The AAP government successively increased its budget allocation for school and higher education from Rs 6, 208 crore in 2015 to Rs 15,133 crore (budgeted) in 2019-20. Moreover, the increased funds have been used to improve the standard of education in Delhi’s government schools. According to the Neta App Janata Barometer Survey conducted on the eve of the February 8 polls, a high 61% of respondents (out of 40,000 citizens surveyed across 70 constituencies), said they would prefer sending their children to a government rather than a private school.
Everything in the AAP government-led system has not fallen in place. But the Kejriwal government has indeed turned the lens of governance on education and health. And in doing so, the party has set a new, welcome precedent. Unlike the Modi government at the Centre, the AAP has not made grand policy declarations. Instead, the Delhi government has paid attention to micro-level concerns, by sprucing up government schools and instituting mohalla clinics.
Good governance, however, is not the only criterion for judging a government. In the days and months ahead, the AAP will face huge political challenges. The ongoing protests against the CAA/NPR/NRC will demand that AAP take a categorical stand on a matter as critical as the possibility of disenfranchisement of large sections of Muslims. Uncomfortable matters will have to be named and dealt with.
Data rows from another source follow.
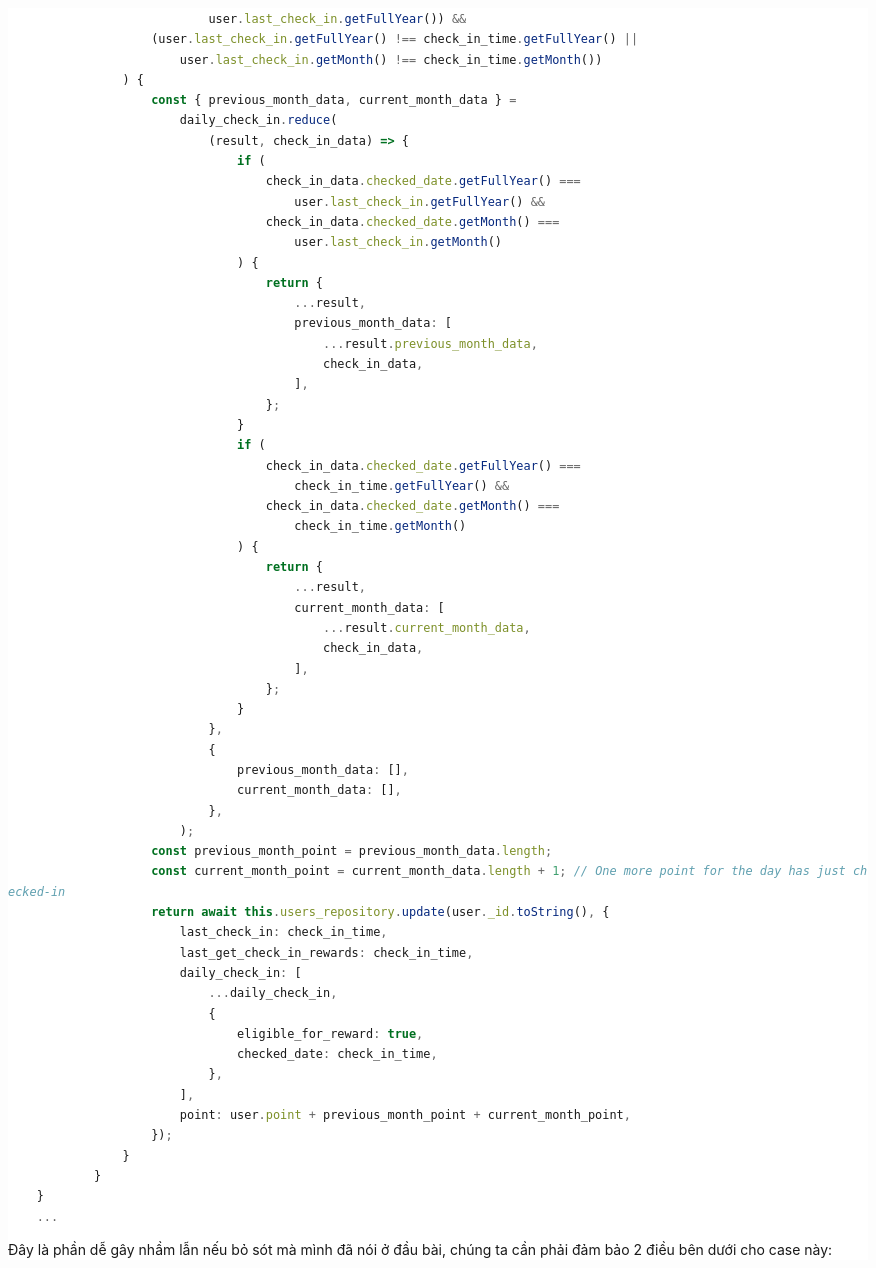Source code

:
 ```typescript:src/modules/users/users.service.ts
							user.last_check_in.getFullYear()) &&
					(user.last_check_in.getFullYear() !== check_in_time.getFullYear() ||
						user.last_check_in.getMonth() !== check_in_time.getMonth())
				) {
					const { previous_month_data, current_month_data } =
						daily_check_in.reduce(
							(result, check_in_data) => {
								if (
									check_in_data.checked_date.getFullYear() ===
										user.last_check_in.getFullYear() &&
									check_in_data.checked_date.getMonth() ===
										user.last_check_in.getMonth()
								) {
									return {
										...result,
										previous_month_data: [
											...result.previous_month_data,
											check_in_data,
										],
									};
								}
								if (
									check_in_data.checked_date.getFullYear() ===
										check_in_time.getFullYear() &&
									check_in_data.checked_date.getMonth() ===
										check_in_time.getMonth()
								) {
									return {
										...result,
										current_month_data: [
											...result.current_month_data,
											check_in_data,
										],
									};
								}
							},
							{
								previous_month_data: [],
								current_month_data: [],
							},
						);
					const previous_month_point = previous_month_data.length;
					const current_month_point = current_month_data.length + 1; // One more point for the day has just checked-in
					return await this.users_repository.update(user._id.toString(), {
						last_check_in: check_in_time,
						last_get_check_in_rewards: check_in_time,
						daily_check_in: [
							...daily_check_in,
							{
								eligible_for_reward: true,
								checked_date: check_in_time,
							},
						],
						point: user.point + previous_month_point + current_month_point,
					});
				}
			}
	}
    ...
```
Đây là phần dễ gây nhầm lẫn nếu bỏ sót mà mình đã nói ở đầu bài, chúng ta cần phải đảm bảo 2 điều bên dưới cho case này: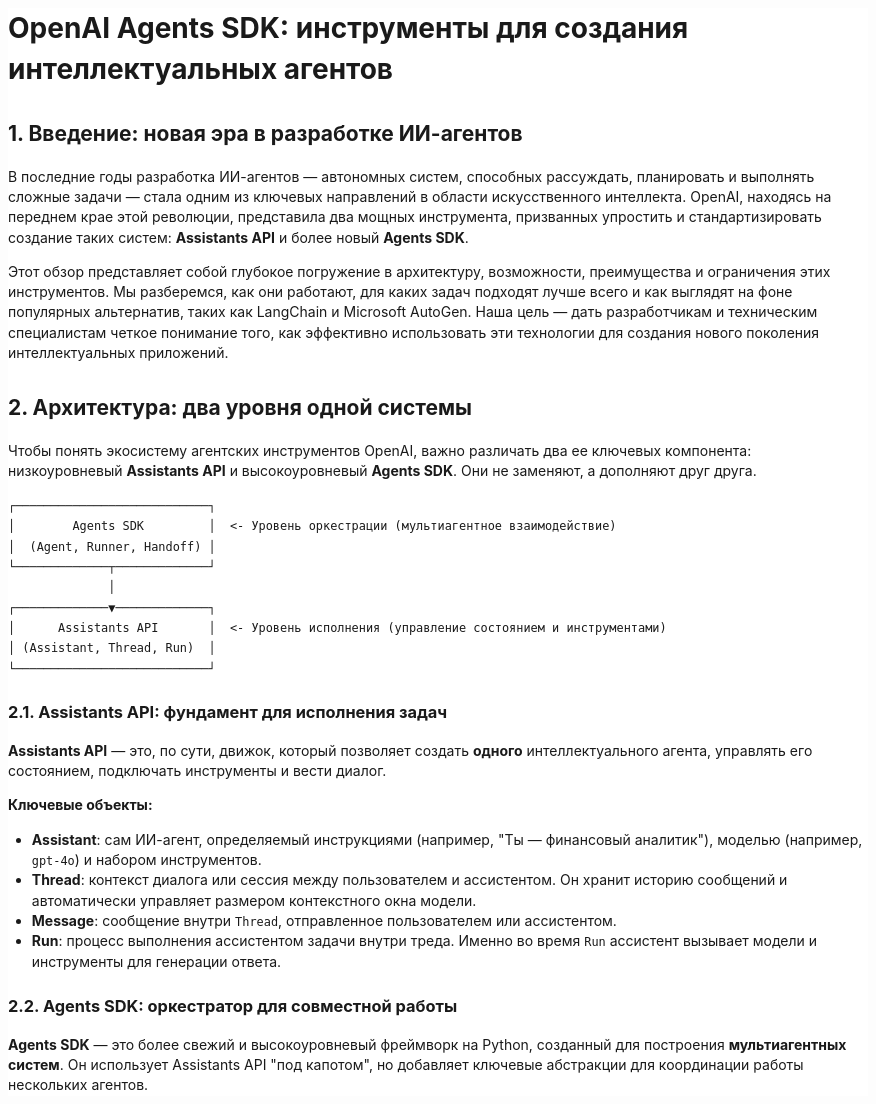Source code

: # OpenAI Agents SDK: инструменты для создания интеллектуальных агентов

## 1. Введение: новая эра в разработке ИИ-агентов

В последние годы разработка ИИ-агентов — автономных систем, способных рассуждать, планировать и выполнять сложные задачи — стала одним из ключевых направлений в области искусственного интеллекта. OpenAI, находясь на переднем крае этой революции, представила два мощных инструмента, призванных упростить и стандартизировать создание таких систем: **Assistants API** и более новый **Agents SDK**.

Этот обзор представляет собой глубокое погружение в архитектуру, возможности, преимущества и ограничения этих инструментов. Мы разберемся, как они работают, для каких задач подходят лучше всего и как выглядят на фоне популярных альтернатив, таких как LangChain и Microsoft AutoGen. Наша цель — дать разработчикам и техническим специалистам четкое понимание того, как эффективно использовать эти технологии для создания нового поколения интеллектуальных приложений.

## 2. Архитектура: два уровня одной системы

Чтобы понять экосистему агентских инструментов OpenAI, важно различать два ее ключевых компонента: низкоуровневый **Assistants API** и высокоуровневый **Agents SDK**. Они не заменяют, а дополняют друг друга.

```
┌───────────────────────────┐
│        Agents SDK         │  <- Уровень оркестрации (мультиагентное взаимодействие)
│  (Agent, Runner, Handoff) │
└─────────────┬─────────────┘
              │
┌─────────────▼─────────────┐
│      Assistants API       │  <- Уровень исполнения (управление состоянием и инструментами)
│ (Assistant, Thread, Run)  │
└───────────────────────────┘
```

### 2.1. Assistants API: фундамент для исполнения задач

**Assistants API** — это, по сути, движок, который позволяет создать **одного** интеллектуального агента, управлять его состоянием, подключать инструменты и вести диалог.

**Ключевые объекты:**
*   **Assistant**: сам ИИ-агент, определяемый инструкциями (например, "Ты — финансовый аналитик"), моделью (например, `gpt-4o`) и набором инструментов.
*   **Thread**: контекст диалога или сессия между пользователем и ассистентом. Он хранит историю сообщений и автоматически управляет размером контекстного окна модели.
*   **Message**: сообщение внутри `Thread`, отправленное пользователем или ассистентом.
*   **Run**: процесс выполнения ассистентом задачи внутри треда. Именно во время `Run` ассистент вызывает модели и инструменты для генерации ответа.

### 2.2. Agents SDK: оркестратор для совместной работы

**Agents SDK** — это более свежий и высокоуровневый фреймворк на Python, созданный для построения **мультиагентных систем**. Он использует Assistants API "под капотом", но добавляет ключевые абстракции для координации работы нескольких агентов.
It may be reasonably argued that the BJP is not going to back down on its agenda of promoting divisive politics. Insurgent students and restless citizens alike will demand answers from the thrice-elected chief minister. How Kejriwal deals with these volatile subjects remains to be seen.
Also read: BJP Has Lost the Delhi Elections, But Done Better Than it Did in 2015
In either case, nitpicking aside, one has to recognise the significance of the results in Delhi for what they are. Not only has AAP returned with a substantial majority, it has done so after years of sustained obstruction by the Central government – from the intimidation of its ministers to the deployment of the full-force of Delhi’s Lieutenant Governor against the party.
Since 2016, the BJP has systematically used rhetoric and force to both create crises on campuses like Jawaharlal Nehru University, Jamia Millia Islamia and (as we recently learned) Gargi College. It has used the police to confound the Delhi government’s ability to address local matters, and – in the lead up to the present elections – described Kejriwal as a “terrorist,” colluding with protesters in Shaheen Bagh.
This is the context in which we must understand the verdict in Delhi, along with AAP and Kejriwal’s future on the national stage.